Don’t expect to get rich, and you have to enjoy it,” was the advice Laura King had for anyone wanting to get into the cattle business.
On their 630-acre farm in Dallas County, two sisters, Laura Carolyn King and Elsie (Toot) Pryor, are perfectly content. Together, they have been running the farm for 22 years. Around 1914 their maternal grandparents purchased the first 160 acres of the farm. Laura enjoyed supplying a bit of history.
“My grandmother was from Iowa and when she was young; she married and went to Kansas. She hated Kansas. She wanted trees. So she talked my grandfather into buying her a place she could stay in the summertime. She hated summers in Kansas. They started out and crossed the border into Arkansas from Parsons, Kan., and thought they would find trees. The tarantulas were migrating across the road. She made him stop the car and said, “I will not live in a place where spiders are that big. You find me another place.” He was taking her to Conway, Ark. "My mother’s maiden name was Conway. So grandpa looks on the map and he sees Conway, Mo. So he found Conway and bought 160 acres.”

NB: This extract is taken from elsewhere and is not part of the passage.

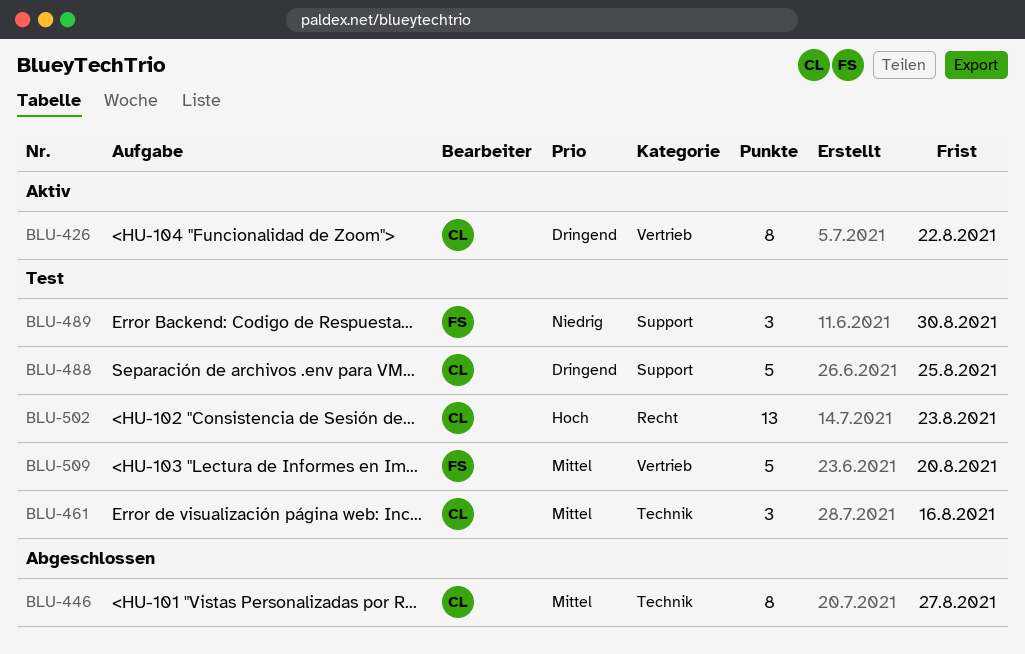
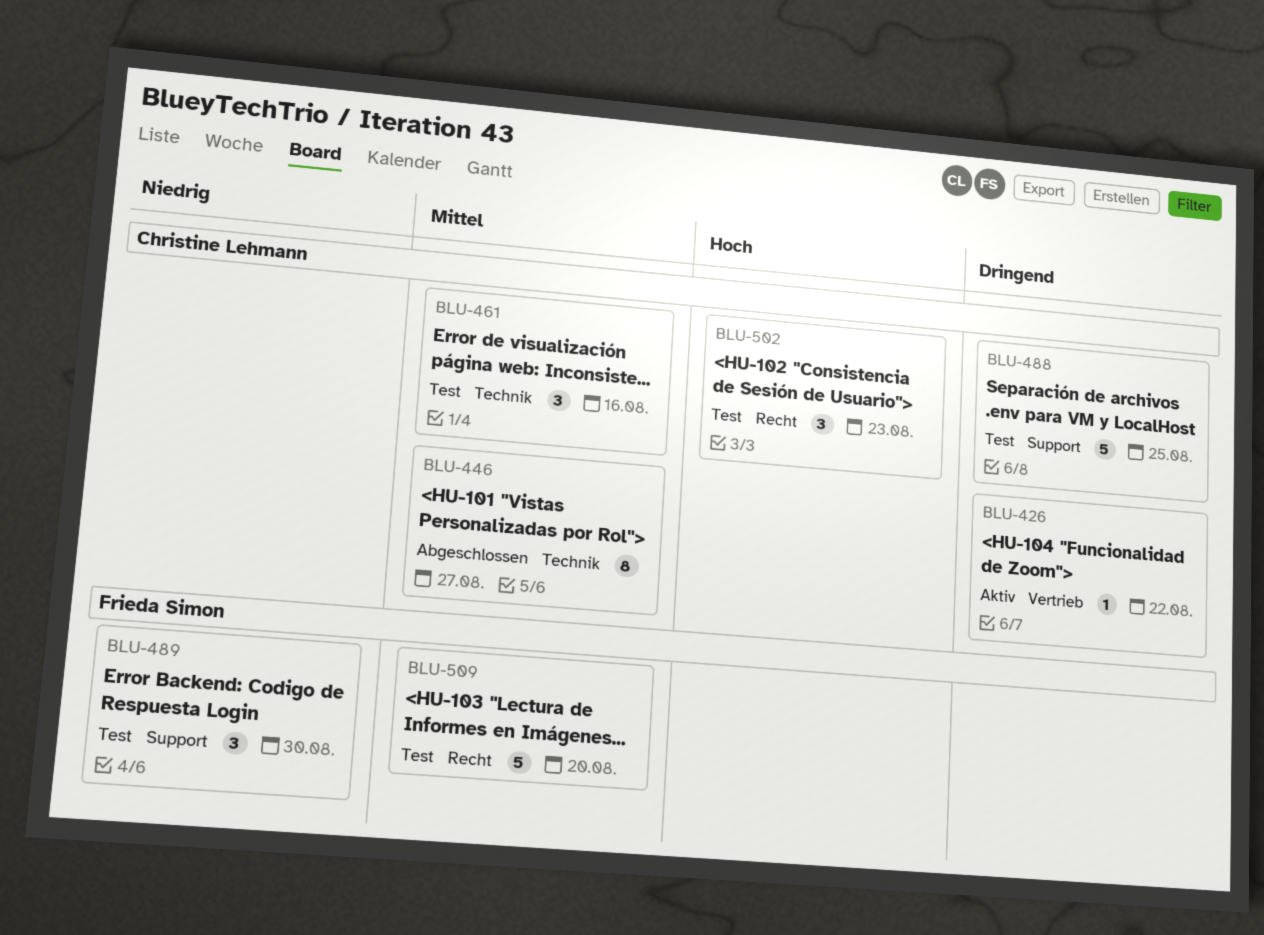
BLU-426, estimate: 8 -> 1
BLU-502, estimate: 13 -> 3
BLU-509, label: Vertrieb -> Recht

That was just the beginning. Laura and Elsie’s father bought adjoining property and the farm kept growing.
Laura and Elsie graduated from Conway High School, married, and were busy with lives of their own when their father got sick. That changed their lives.
Twenty-three years ago, Laura came back to help take care of her dad. “I didn’t know a cow from anything. Dad had Angus cows and those cows didn’t like me. They kicked at me. I looked at every one that kicked at me and I said 'just as soon as dad’s gone, you’re the first one on that truck.' I had almost all of them on the truck.” (At least as far as threats went.)
“Mother just knew I was going to move back and take care of everything, and I thought I’d try for a while. After dad was gone and the cows just had me, they kinda liked me. So then they quit kicking at me.”
With her husband still working, Laura went back and forth between Conway and their home in Lee's Summit. When he retired, they moved to the farm in Conway. Laura’s husband, Everett, passed away two years ago.
The two sisters dearly love their farm and rarely leave it. Elsie’s husband, Bernard, does some of their shopping, if it’s a short list. The three live together and are also caring for Bernard’s 98-year-old mother.
These ladies are happy on the farm they inherited from their father, and caring for their 150 head of cattle.
I came down here and my husband told me he’d retire and he said we were going to do all these things. He told me I could have 25 cows and couldn’t have any more.” Laura kept him guessing by saying, “Well, we sold so many off this place and we kept this many on that place.” With four places, she kept him in the dark.
If they had a breed preference, it would be Angus. Laura said, “Because that’s what dad liked.” But they have a variety of breeds in their herd. Their main requirement is disposition. “We can’t have silly cows. We can’t have cows that don’t behave.”